- [Collection entries]
# # # # # # #
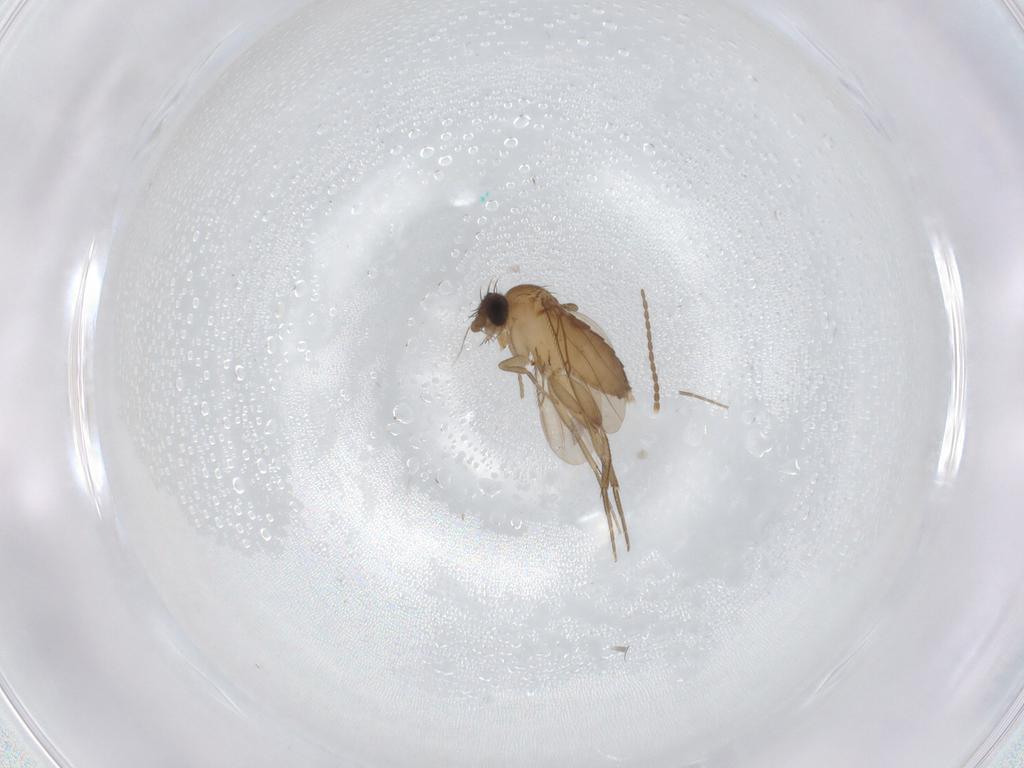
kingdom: Animalia
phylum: Arthropoda
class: Insecta
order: Diptera
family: Phoridae
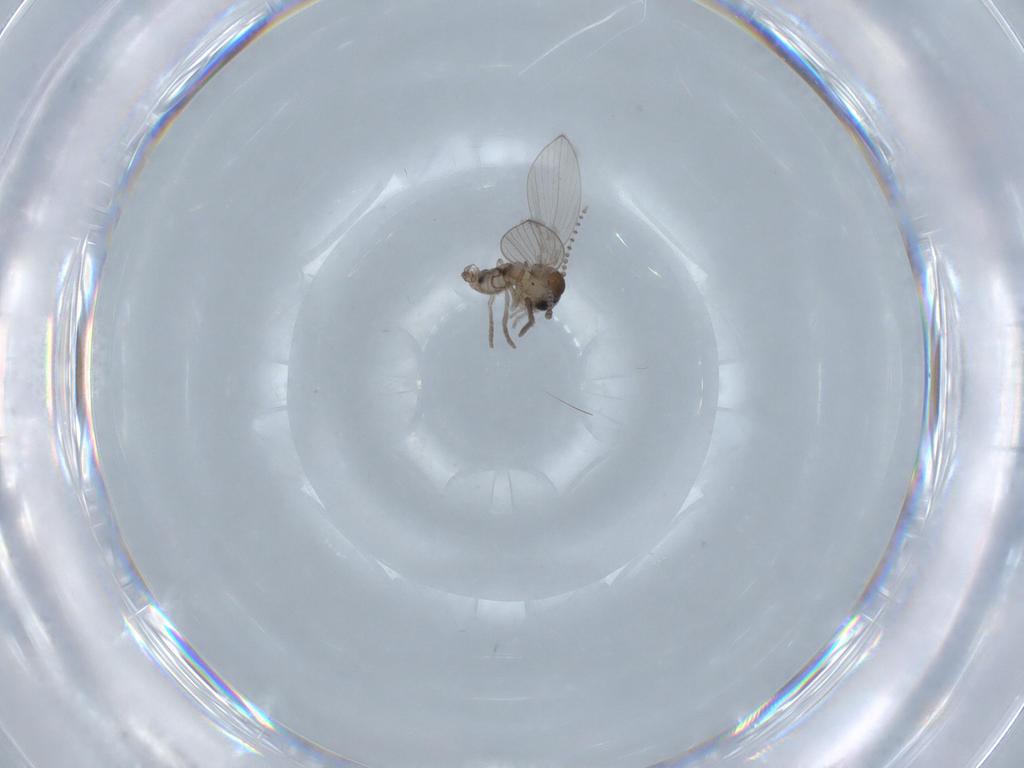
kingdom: Animalia
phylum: Arthropoda
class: Insecta
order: Diptera
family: Psychodidae
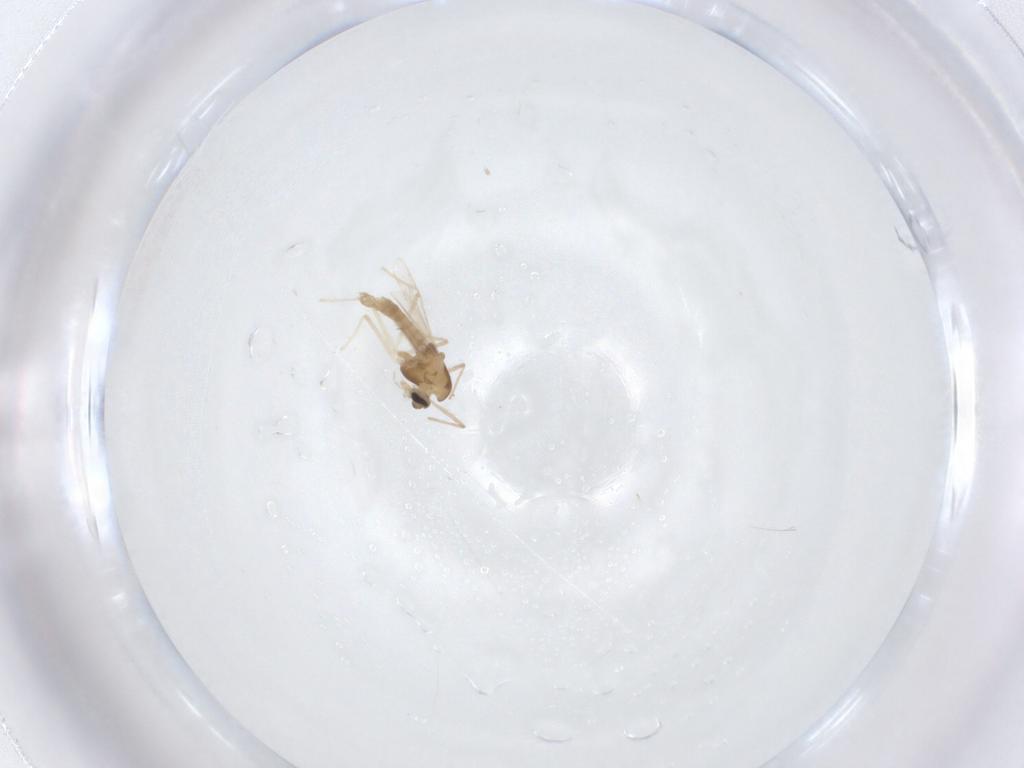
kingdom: Animalia
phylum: Arthropoda
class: Insecta
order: Diptera
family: Chironomidae
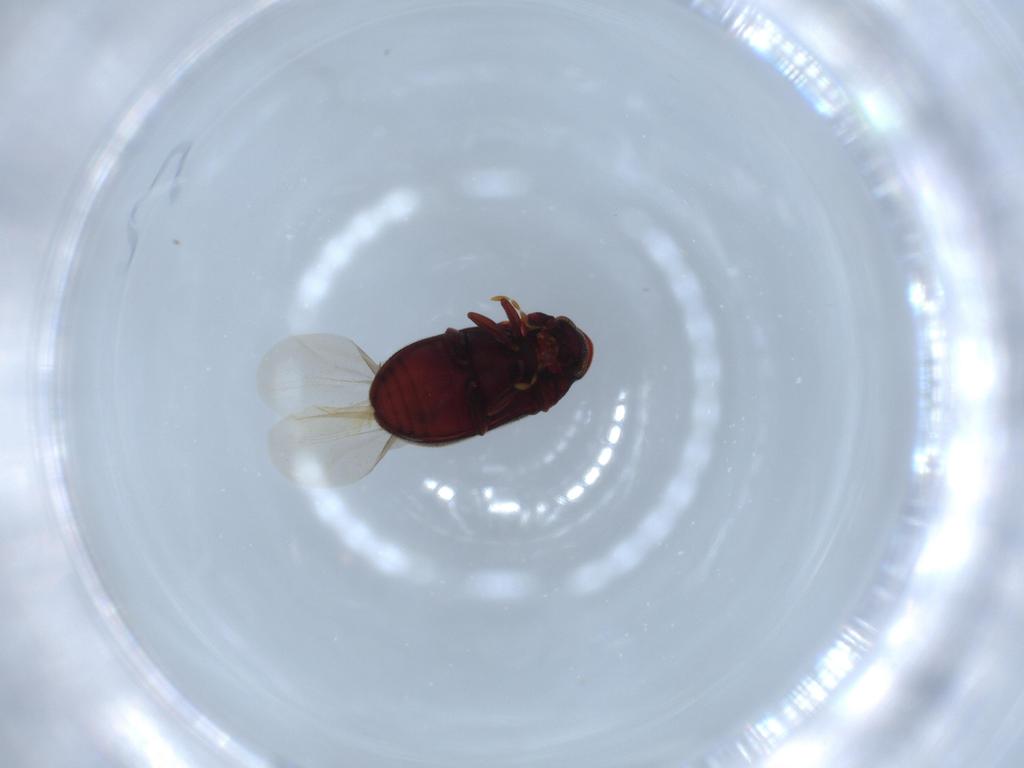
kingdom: Animalia
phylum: Arthropoda
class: Insecta
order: Coleoptera
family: Anobiidae
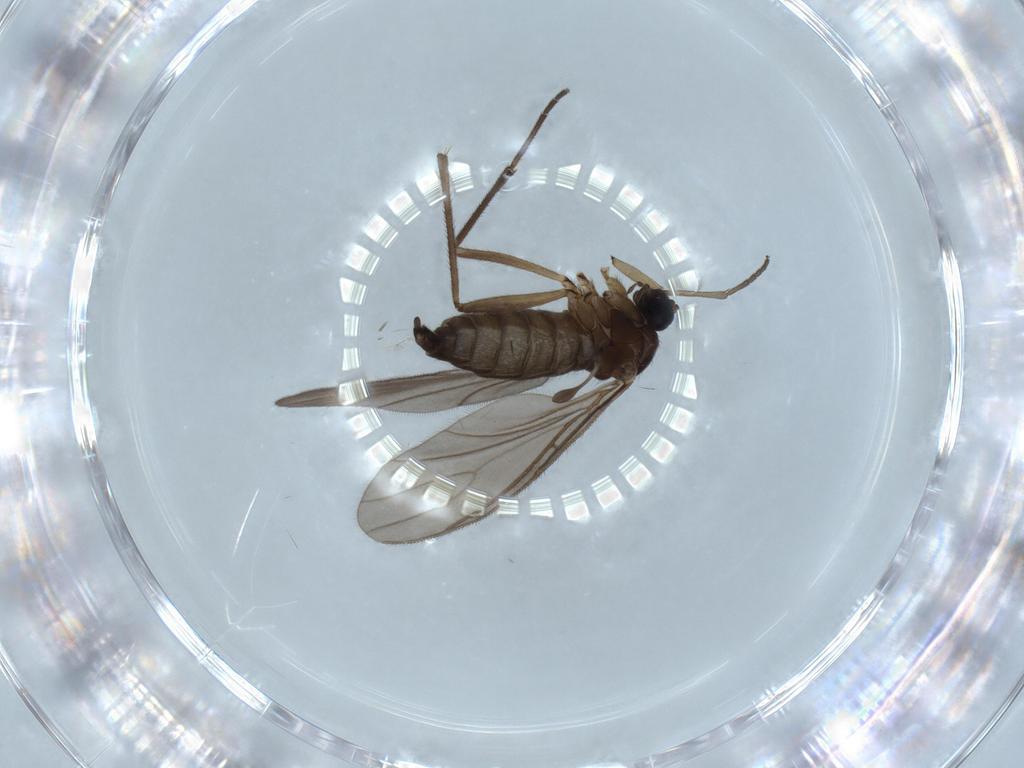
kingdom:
# # # # # # #
- [Written exercise] Retype every line of text in the records above exactly, leaving the pictures out.

- [Task solution]
kingdom: Animalia
phylum: Arthropoda
class: Insecta
order: Diptera
family: Phoridae
kingdom: Animalia
phylum: Arthropoda
class: Insecta
order: Diptera
family: Psychodidae
kingdom: Animalia
phylum: Arthropoda
class: Insecta
order: Diptera
family: Chironomidae
kingdom: Animalia
phylum: Arthropoda
class: Insecta
order: Coleoptera
family: Anobiidae
kingdom:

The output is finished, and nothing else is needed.